[TUJUAN] Tulis ulang bagian teks tentang jodoh antara "Jika dia tetap" dan "gitu pada Tuhan.", termasuk kedua batas itu. Ganti "orang lain" menjadi "insan lain".

[TEKS SUMBER]
'''
Wahai penilai hati lihat batinku
Nyaris bernanah karna luka tersayat
Merana menantikan cinta dan kasih hidupku
Rahasia itu hanya Kau yang tahu
Namun aku tak mau jadi tuna cinta
Tuntun hatiku dalam sabar menanti jodohku
Sampai hari ini, gue masih terus berdoa kepada Tuhan, agar dia menjadi jodoh gue. Semoga suatu saat gue memiliki keberanian untuk mengutarakan rasa ini, dan semoga suatu saat kami dipersatukan oleh-Nya. Amin #khusyu
Berbicara tentang jodoh, gue pernah terpingkal-pingkal membaca humor doa minta jodoh.
Ya Tuhan, kalau dia memang jodohku,
Dekatkanlah…
Tapi kalau bukan jodohku,
Jodohkanlah…
Jika dia tidak berjodoh denganku,
Maka jadikanlah kami jodoh…
Kalau dia bukan jodohku,
jangan sampai dia dapat jodoh yang lain, selain aku.
Kalau dia tidak bisa di jodohkan denganku,
Jangan sampai dia dapat jodoh yang lain,
Biarkan dia tidak berjodoh sama seperti diriku.
Dan saat dia telah tidak memiliki jodoh,
Jodohkanlah kami kembali.
Kalau dia jodoh orang lain,
Putuskanlah! Jodohkanlah denganku.
Jika dia tetap menjadi jodoh orang lain,
Biar orang itu ketemu jodoh dengan yang lain,
Dan kemudian Jodohkan kembali dia dengan ku.
“Amin…”[1]
Haha… Tapi gue nggak pernah berdoa kayak gitu pada Tuhan.
Ada lagi kegalauan gue yang lain (Kapan gue berhenti galaunya sih?). Pernah ada wali murid yang bertanya,
“Ustad, maaf. Saya mau nanya, tapi ini sedikit pribadi. Ustad sudah punya calon istri belum?”
Jeng-jeng….Pertanyaan ini pagi-pagi banget, gue nggak jadi ngantuk waktu membacanya. Gue membalas pesan singkatnya.
“Belum, Buk. Saya memang belum ada rencana untuk menikah.”
“Saya punya seorang mahasiswi, dia kayaknya seumuran ama Ustad. Dia mahasiswi terbaik saya. Ustad lahir tahun berapa?”
“Saya lahir tahun 1989.” (gue nggak mungkin kan ngejawab kalo gue lahir di tahun gajah? hehe)
            “Kalo Ustad bersedia, saya bisa bilang ke dia, siapa tahu jodoh ama Ustad.”
            “Terimakasih, Buk. Tapi saya belum mau menikah.”
            Jawaban gue nggak berhasil mengakhiri pertanyaan yang terus berlanjut ini.
'''
[CUPLIKAN DATA]
'''
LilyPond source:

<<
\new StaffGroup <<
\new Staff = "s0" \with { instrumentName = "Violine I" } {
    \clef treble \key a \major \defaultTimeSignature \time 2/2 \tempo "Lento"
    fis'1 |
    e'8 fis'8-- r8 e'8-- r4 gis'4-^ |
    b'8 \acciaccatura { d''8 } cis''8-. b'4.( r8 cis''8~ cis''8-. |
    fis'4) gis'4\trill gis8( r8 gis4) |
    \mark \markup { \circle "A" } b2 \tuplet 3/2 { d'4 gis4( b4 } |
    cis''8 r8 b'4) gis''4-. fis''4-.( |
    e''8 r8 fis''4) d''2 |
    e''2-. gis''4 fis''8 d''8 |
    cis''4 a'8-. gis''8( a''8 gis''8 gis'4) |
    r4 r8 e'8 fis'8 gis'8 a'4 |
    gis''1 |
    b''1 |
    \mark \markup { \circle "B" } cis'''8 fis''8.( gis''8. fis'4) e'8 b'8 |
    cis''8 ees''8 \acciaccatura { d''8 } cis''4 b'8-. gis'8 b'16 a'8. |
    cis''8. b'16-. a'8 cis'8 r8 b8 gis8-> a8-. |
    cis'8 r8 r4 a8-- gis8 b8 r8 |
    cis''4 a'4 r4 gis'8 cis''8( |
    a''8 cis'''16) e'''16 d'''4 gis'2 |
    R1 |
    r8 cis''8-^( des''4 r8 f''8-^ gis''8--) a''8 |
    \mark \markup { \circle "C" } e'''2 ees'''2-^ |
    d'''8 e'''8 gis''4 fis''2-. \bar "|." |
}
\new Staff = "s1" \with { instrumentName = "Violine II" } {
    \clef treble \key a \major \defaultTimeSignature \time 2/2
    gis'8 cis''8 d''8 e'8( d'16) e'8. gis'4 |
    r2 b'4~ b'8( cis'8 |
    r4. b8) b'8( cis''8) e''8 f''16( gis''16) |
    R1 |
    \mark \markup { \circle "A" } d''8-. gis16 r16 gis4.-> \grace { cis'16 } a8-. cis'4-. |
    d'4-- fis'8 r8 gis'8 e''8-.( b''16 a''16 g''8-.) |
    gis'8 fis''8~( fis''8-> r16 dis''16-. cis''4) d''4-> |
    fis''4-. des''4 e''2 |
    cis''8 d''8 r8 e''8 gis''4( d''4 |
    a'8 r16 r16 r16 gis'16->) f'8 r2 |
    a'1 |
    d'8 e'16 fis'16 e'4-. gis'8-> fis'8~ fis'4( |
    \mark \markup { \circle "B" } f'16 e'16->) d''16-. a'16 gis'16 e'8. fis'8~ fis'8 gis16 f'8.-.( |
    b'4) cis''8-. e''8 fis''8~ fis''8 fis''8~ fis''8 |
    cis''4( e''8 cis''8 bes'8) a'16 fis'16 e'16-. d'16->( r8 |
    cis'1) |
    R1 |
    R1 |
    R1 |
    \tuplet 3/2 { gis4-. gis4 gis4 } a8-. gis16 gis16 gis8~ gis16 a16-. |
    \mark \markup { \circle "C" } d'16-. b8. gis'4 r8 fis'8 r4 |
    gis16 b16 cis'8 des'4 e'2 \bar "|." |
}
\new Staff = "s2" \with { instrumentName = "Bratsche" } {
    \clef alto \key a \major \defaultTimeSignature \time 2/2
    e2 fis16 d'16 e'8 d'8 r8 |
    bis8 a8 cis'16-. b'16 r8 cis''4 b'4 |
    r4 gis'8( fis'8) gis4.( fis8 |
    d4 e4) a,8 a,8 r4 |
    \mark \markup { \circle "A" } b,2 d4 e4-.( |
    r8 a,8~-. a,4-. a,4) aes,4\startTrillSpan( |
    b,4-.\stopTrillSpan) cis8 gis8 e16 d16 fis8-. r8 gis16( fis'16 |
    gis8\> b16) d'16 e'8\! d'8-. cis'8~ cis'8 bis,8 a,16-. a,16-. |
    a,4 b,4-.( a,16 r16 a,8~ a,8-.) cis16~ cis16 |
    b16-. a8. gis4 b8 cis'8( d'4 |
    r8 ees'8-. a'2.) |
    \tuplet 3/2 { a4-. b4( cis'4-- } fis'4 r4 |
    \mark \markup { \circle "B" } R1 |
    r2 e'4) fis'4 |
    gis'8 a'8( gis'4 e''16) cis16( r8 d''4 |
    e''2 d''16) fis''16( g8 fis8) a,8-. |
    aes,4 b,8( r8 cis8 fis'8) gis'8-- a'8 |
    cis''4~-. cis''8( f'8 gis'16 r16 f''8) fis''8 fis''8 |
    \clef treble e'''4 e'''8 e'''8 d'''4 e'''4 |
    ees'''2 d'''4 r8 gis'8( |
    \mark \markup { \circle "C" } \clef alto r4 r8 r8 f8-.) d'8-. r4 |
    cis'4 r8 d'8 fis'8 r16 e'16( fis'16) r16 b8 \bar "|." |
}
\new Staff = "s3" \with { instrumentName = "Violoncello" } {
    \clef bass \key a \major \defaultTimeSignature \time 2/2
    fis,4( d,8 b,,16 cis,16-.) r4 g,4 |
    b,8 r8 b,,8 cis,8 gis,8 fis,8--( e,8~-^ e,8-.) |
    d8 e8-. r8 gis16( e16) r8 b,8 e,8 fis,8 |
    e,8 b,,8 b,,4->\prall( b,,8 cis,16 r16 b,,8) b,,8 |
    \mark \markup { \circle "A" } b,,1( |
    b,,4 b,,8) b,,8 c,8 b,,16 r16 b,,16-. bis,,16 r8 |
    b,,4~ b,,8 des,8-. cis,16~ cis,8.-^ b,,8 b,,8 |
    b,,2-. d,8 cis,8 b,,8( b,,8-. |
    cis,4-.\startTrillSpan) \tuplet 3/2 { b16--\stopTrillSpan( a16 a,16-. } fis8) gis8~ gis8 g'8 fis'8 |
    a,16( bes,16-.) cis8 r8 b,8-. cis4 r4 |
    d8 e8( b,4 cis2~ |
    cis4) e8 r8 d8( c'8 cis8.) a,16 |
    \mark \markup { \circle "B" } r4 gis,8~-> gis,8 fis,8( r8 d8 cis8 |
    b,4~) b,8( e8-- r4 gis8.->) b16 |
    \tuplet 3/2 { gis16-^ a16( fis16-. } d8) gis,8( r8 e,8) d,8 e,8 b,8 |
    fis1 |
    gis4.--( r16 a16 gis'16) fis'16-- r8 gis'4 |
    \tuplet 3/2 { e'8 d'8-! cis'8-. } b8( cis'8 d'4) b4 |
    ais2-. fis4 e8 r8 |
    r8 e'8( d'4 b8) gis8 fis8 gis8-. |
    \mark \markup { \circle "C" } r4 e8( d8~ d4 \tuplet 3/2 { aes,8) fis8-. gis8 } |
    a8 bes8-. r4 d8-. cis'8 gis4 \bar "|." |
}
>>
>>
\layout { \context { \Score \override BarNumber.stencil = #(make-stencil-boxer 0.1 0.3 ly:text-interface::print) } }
'''
[PEMBAHASAN JAWABAN]
Jika dia tetap menjadi jodoh insan lain,
Biar orang itu ketemu jodoh dengan yang lain,
Dan kemudian Jodohkan kembali dia dengan ku.
“Amin…”[1]
Haha… Tapi gue nggak pernah berdoa kayak gitu pada Tuhan.